Task item
Would you please transcribe, exactly as written, the lines of the entries below starting at the one that holds "X142621000Y-122682000D03*" and ending at the one that holds "X153017000Y-92774000D03*", both included?

Text-based design files
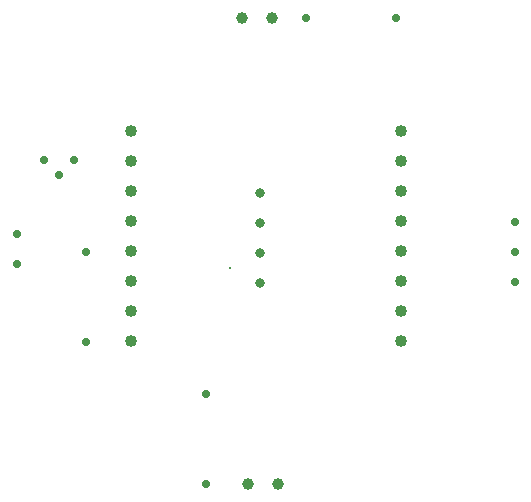
<source format=gbr>
%TF.GenerationSoftware,KiCad,Pcbnew,5.0.2+dfsg1-1~bpo9+1*%
%TF.CreationDate,2019-05-08T05:56:51+00:00*%
%TF.ProjectId,coinPCB,636f696e-5043-4422-9e6b-696361645f70,v0.2*%
%TF.SameCoordinates,Original*%
%TF.FileFunction,Plated,1,2,PTH,Drill*%
%TF.FilePolarity,Positive*%
%FSLAX46Y46*%
G04 Gerber Fmt 4.6, Leading zero omitted, Abs format (unit mm)*
G04 Created by KiCad (PCBNEW 5.0.2+dfsg1-1~bpo9+1) date Wed 08 May 2019 05:56:51 AM UTC*
%MOMM*%
%LPD*%
G01*
G04 APERTURE LIST*
%TA.AperFunction,ViaDrill*%
%ADD10C,0.300000*%
%TD*%
%TA.AperFunction,ComponentDrill*%
%ADD11C,0.700000*%
%TD*%
%TA.AperFunction,ComponentDrill*%
%ADD12C,0.800000*%
%TD*%
%TA.AperFunction,ComponentDrill*%
%ADD13C,1.000000*%
%TD*%
%TA.AperFunction,ComponentDrill*%
%ADD14C,1.016000*%
%TD*%
G04 APERTURE END LIST*
D10*
X138557000Y-104394000D03*
D11*
%TO.C,U1*%
X162662000Y-100482000D03*
X162687000Y-102997000D03*
X162687000Y-105537000D03*
%TO.C,Q1*%
X122809000Y-95250000D03*
X124079000Y-96520000D03*
X125349000Y-95250000D03*
%TO.C,R1*%
X126365000Y-103060500D03*
X126365000Y-110680500D03*
%TO.C,R3*%
X145034000Y-83185000D03*
X152654000Y-83185000D03*
%TO.C,D9*%
X120523000Y-101473000D03*
X120523000Y-104013000D03*
%TO.C,R2*%
X136525000Y-115062000D03*
X136525000Y-122682000D03*
D12*
%TO.C,U2*%
X141097000Y-98044000D03*
X141097000Y-100584000D03*
X141097000Y-103124000D03*
X141097000Y-105664000D03*
D13*
%TO.C,D10*%
X140081000Y-122682000D03*
X142621000Y-122682000D03*
%TO.C,D11*%
X139573000Y-83185000D03*
X142113000Y-83185000D03*
D14*
%TO.C,P1*%
X130157000Y-92774000D03*
X130157000Y-95314000D03*
X130157000Y-97854000D03*
X130157000Y-100394000D03*
X130157000Y-102934000D03*
X130157000Y-105474000D03*
X130157000Y-108014000D03*
X130157000Y-110554000D03*
%TO.C,P2*%
X153017000Y-92774000D03*
X153017000Y-95314000D03*
X153017000Y-97854000D03*
X153017000Y-100394000D03*
X153017000Y-102934000D03*
X153017000Y-105474000D03*
X153017000Y-108014000D03*
X153017000Y-110554000D03*
M02*

</source>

Solution
X142621000Y-122682000D03*
%TO.C,D11*%
X139573000Y-83185000D03*
X142113000Y-83185000D03*
D14*
%TO.C,P1*%
X130157000Y-92774000D03*
X130157000Y-95314000D03*
X130157000Y-97854000D03*
X130157000Y-100394000D03*
X130157000Y-102934000D03*
X130157000Y-105474000D03*
X130157000Y-108014000D03*
X130157000Y-110554000D03*
%TO.C,P2*%
X153017000Y-92774000D03*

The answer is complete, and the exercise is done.